Aliasse werden in einem Skript aber nicht expandiert und werden auch nicht von der aufrufenden Shell exportiert.

Gruß

/edit: Ach ja, und die Syntax für alias in Bash ist "alias name[=value]..."

/edit2: Also ich gehe mal davon aus, das es sich um Bash handelt.


----------



## Dennis Wronka (18. August 2006)

deepthroat hat gesagt.:
			
		

> /edit2: Also ich gehe mal davon aus, das es sich um Bash handelt.


Huch, ganz vertan. Hab's oben korrigiert.


			
				deepthroat hat gesagt.:
			
		

> Aliasse werden in einem Skript aber nicht expandiert und werden auch nicht von der aufrufenden Shell exportiert.

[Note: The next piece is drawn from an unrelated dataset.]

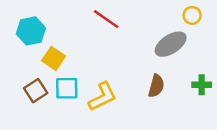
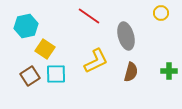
gray ellipse: (171, 44) -> (126, 36), moved, turned -72
yellow L-shape: (103, 97) -> (96, 61), moved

Nicht? Hmm, war mir neu. Hab bisher auch kaum was mit Aliasen gemacht.


----------



## deepthroat (18. August 2006)

Dennis Wronka hat gesagt.:
			
		

> Nicht? Hmm, war mir neu. Hab bisher auch kaum was mit Aliasen gemacht.


Eigentlich ist es so, das man das mit der Option "expand_aliases" steuern kann - die ist aber bei nicht-interaktiven Shells ausgeschaltet - und macht auch nicht viel Sinn, dadurch das der Alias nicht exportiert werden kann.

Gruß


----------